Ipotesi numero due: un’ unica azienda, ubicata sempre sul territorio compreso tra la città X e la città Y, provvede a licenziare, per gli stessi motivi, altrettanti 100 dipendenti, tutti ovviamente ad essa appartenenti. Risultato: 100 disoccupati, 100 famiglie esposte ad un presente e ad un futuro incerti, meno ricchezza immessa sul mercato, ergo un territorio più povero e più fragile.

Abbiamo detto che per la vita dei lavoratori, per i “protagonisti” della prima e della seconda ipotesi, non cambia nulla. A conti fatti neppure per il territorio, dal momento che in entrambe le ipotesi registriamo una maggiore povertà e fragilità. Eppure qualcosa cambia. Proviamo a ragionarci su attraverso due domande.

Prima domanda: un certo numero di licenziamenti (quindi di disoccupati), distribuiti su una determinata superficie ed eseguiti da aziende differenti, si presenta come dato meno pesante rispetto a quello espresso da un altrettanto numero di licenziamenti (e di altrettanti disoccupati) concentrati sulla stessa superficie ma avviati da un’unica azienda?

Seconda domanda: dati di licenziamento meno pesanti o più pesanti per chi? Per cosa? Da quali “fattori” è composto questo peso? O meglio, questo peso che carattere assume? Esclusivamente sociale o anche politico?

Allora, cambia qualcosa sul territorio oppure no? Probabilmente cambia la percezione della gravità del problema, viene registrato un peso differente in cui si annida uno scarto che può innescare meccanismi di intervento da parte di alcuni poteri, come quello politico, che potrebbero addirittura essere ingiustificati.

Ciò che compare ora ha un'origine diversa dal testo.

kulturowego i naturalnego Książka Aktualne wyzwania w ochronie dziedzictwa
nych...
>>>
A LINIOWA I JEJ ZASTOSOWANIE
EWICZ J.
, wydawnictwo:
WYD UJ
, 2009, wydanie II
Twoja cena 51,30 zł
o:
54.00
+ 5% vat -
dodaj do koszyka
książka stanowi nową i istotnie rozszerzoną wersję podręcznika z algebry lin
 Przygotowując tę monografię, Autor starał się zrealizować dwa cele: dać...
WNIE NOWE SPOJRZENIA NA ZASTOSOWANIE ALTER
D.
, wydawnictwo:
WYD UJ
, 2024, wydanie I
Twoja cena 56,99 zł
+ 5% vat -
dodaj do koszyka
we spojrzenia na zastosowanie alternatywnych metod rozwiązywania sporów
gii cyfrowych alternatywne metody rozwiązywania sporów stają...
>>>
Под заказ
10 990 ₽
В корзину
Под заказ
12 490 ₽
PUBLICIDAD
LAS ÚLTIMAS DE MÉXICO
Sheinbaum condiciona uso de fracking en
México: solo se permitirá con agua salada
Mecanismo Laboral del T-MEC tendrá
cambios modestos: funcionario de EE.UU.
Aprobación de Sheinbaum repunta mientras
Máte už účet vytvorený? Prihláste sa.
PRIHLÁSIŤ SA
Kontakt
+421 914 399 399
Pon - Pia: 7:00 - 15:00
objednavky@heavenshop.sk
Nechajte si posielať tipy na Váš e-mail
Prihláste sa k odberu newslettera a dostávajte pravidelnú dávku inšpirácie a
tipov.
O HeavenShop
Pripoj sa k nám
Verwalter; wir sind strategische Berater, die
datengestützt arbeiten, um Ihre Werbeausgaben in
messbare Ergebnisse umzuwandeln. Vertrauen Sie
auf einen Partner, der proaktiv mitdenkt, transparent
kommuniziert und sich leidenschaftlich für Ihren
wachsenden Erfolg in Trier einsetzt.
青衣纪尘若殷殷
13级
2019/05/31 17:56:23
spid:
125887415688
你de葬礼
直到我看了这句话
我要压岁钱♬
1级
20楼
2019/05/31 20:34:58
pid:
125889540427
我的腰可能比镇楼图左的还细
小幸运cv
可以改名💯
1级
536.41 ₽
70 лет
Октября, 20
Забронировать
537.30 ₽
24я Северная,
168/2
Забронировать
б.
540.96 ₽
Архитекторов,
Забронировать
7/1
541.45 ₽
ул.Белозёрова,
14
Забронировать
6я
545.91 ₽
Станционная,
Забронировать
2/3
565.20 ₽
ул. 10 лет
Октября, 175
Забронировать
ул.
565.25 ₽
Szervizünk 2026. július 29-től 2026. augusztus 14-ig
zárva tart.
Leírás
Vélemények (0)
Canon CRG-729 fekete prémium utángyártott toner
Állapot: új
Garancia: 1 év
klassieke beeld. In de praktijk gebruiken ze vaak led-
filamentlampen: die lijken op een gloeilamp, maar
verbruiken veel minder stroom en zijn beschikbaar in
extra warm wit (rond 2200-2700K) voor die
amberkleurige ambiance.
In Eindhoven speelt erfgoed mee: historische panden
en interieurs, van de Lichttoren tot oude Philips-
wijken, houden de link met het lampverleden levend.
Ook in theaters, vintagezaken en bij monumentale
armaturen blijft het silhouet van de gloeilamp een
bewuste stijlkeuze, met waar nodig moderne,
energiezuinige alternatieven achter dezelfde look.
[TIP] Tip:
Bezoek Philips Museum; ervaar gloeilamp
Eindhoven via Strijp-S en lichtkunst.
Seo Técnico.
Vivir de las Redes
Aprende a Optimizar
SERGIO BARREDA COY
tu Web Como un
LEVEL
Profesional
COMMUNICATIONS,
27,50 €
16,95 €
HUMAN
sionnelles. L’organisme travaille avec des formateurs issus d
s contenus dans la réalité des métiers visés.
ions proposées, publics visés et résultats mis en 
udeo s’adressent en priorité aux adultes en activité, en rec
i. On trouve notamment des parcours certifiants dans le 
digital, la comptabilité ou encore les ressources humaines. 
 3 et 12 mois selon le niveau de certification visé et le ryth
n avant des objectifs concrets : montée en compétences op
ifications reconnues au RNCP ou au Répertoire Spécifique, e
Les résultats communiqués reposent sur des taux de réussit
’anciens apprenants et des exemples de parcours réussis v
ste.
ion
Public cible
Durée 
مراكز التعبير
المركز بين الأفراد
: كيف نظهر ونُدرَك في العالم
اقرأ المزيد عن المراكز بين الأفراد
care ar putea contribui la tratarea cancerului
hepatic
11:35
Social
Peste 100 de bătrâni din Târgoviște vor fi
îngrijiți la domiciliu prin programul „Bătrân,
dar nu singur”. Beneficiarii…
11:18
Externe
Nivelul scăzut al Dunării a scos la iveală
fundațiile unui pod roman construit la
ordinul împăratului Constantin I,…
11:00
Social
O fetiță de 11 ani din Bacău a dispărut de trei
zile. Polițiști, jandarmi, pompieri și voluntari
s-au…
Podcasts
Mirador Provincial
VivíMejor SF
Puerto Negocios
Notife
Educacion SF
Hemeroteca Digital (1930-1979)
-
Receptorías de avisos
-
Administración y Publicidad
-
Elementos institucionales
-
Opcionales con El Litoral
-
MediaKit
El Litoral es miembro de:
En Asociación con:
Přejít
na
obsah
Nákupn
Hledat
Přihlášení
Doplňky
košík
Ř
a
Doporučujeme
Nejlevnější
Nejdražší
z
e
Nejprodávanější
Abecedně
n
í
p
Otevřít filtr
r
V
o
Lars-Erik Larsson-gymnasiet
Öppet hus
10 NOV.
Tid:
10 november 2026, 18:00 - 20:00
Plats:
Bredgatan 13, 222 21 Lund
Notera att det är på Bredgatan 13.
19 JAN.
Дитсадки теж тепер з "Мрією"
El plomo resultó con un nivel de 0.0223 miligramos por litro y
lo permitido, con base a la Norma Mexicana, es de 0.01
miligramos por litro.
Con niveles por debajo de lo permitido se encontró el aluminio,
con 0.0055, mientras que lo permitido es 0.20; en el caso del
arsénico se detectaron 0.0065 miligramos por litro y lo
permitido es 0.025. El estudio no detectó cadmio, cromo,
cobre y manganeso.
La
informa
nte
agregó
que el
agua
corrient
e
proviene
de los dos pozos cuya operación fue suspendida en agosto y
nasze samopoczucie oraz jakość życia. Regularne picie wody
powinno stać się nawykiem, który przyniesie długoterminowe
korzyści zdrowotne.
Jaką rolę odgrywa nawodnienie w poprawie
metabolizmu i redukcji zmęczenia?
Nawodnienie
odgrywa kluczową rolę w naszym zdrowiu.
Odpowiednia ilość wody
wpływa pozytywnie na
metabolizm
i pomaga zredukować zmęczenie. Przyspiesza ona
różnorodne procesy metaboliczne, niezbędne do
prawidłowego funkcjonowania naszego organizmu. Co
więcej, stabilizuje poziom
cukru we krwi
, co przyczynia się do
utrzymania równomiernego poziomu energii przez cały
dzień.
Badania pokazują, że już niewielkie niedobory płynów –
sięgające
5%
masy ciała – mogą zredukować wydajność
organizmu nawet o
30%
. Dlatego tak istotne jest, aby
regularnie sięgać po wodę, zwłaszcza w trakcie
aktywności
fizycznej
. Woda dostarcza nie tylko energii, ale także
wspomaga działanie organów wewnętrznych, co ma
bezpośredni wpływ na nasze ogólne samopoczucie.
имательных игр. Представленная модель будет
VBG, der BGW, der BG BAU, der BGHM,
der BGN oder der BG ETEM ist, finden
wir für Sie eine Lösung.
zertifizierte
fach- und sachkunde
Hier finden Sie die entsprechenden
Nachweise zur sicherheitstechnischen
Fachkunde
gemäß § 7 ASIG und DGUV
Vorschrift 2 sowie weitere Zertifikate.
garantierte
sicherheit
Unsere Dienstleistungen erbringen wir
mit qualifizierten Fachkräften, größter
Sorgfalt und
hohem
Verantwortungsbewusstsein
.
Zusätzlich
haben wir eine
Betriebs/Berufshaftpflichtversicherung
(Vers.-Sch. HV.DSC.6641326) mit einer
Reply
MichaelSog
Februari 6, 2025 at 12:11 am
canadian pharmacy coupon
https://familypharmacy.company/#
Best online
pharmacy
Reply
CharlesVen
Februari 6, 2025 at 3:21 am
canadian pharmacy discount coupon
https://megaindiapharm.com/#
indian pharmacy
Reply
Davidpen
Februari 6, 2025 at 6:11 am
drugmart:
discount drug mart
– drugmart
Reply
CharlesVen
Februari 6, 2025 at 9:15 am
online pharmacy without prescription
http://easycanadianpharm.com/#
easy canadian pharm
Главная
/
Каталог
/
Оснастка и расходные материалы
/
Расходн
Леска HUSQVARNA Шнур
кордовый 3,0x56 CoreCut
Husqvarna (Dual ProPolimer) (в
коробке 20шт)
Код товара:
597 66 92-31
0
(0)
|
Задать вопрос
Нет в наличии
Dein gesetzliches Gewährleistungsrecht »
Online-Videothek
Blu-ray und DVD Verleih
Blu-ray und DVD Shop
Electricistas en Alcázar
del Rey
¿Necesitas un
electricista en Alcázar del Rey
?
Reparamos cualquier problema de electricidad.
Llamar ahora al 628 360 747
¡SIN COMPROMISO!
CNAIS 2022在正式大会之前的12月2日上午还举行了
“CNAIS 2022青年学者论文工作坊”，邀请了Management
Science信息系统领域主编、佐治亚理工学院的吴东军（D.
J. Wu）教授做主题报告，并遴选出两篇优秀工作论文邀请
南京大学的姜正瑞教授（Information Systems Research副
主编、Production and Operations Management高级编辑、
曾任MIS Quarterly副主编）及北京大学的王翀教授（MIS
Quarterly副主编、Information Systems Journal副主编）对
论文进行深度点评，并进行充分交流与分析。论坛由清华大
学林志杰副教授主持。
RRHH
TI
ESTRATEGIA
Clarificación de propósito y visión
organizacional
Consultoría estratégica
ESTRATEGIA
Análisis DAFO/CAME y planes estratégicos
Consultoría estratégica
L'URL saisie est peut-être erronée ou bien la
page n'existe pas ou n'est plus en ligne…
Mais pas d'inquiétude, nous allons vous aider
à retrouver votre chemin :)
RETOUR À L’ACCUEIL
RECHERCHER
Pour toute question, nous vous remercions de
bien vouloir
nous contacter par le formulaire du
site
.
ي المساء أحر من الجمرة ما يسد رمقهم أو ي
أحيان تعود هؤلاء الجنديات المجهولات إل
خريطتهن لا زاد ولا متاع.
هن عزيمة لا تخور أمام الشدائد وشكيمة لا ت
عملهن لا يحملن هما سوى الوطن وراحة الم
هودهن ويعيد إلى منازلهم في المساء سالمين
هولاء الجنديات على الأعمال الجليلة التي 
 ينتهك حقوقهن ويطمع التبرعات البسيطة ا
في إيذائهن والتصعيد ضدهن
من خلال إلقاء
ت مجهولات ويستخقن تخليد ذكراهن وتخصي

Il destinatario di un licenziamento economico individuale può ritrovarsi a combattere la sua battaglia da solo, con paura, con grande senso di smarrimento e di esclusione. I destinatari di un licenziamento economico collettivo, invece, molto spesso, si ritrovano ad avere come alleati nella loro battaglia, oltre ai sindacati, tanti partiti politici che sembrerebbero fare a gara per trovare soluzioni, per “salvare il territorio dalla povertà e dal declino”.

E dunque, cosa fa emergere questo ragionamento? Che forse non è giusto solidarizzare con chi rischia di perdere il lavoro? Che non è giusto sottoporre i problemi nei luoghi istituzionali preposti ( MISE) per dirimere questioni aziendali delicate e per individuare buone soluzioni? Niente affatto.

Va detto, però, che chiunque voglia solidarizzare con chi sta per perdere il lavoro o lo ha già perso, a chiunque stiano a cuore le sorti di un territorio non dovrebbe “interessare” se i lavoratori a rischio licenziamento siano rappresentati da isole sparse in più aziende o da una moltitudine presente in un’unica azienda. La questione non dovrebbe essere ridotta alla visibilità pubblica che una situazione piuttosto che un’altra, entrambe drammatiche, possono offrire. La questione dovrebbe essere sempre ricondotta alla vita delle persone e al loro sacrosanto diritto al lavoro.

Ribadiamo: i numeri sono gli stessi, le conseguenze sulla vita dei lavoratori sono le stesse, cambia la percezione della realtà, che diventa ancora più drammatica quando si delinea la totale chiusura di una attività imprenditoriale.

Quest’ultima ipotesi lascia intendere che il compito principale della politica, allora, dovrebbe essere quello di trovare adeguate soluzioni legislative per consentire alle aziende di stare sul mercato, non solo di costituirsi, come anche di impedire a queste di accedere all’ultilizzo di incentivi pubblici se non a determinate e ferree condizioni. Un impegno a monte, dunque, richiesto da tempo immemorabile ma non ancora portato definitivamente a termine.

Probabilmente il quesito ultimo di questa riflessione potrebbe essere il seguente: perchè mai la politica dovrebbe difendere con enfasi le richieste di lavoratori dipendenti che rischiano il licenziamento e rispondere, invece, con la lentezza tutta italiana, alle richieste di altrettanti cittadini che vogliono fare impresa attraverso procedure semplificate, per dare lavoro, offrire ricchezza, più inclusione e, dunque, più libertà e meno subdola dipendenza da qualsiasi potere, occulto o meno che sia?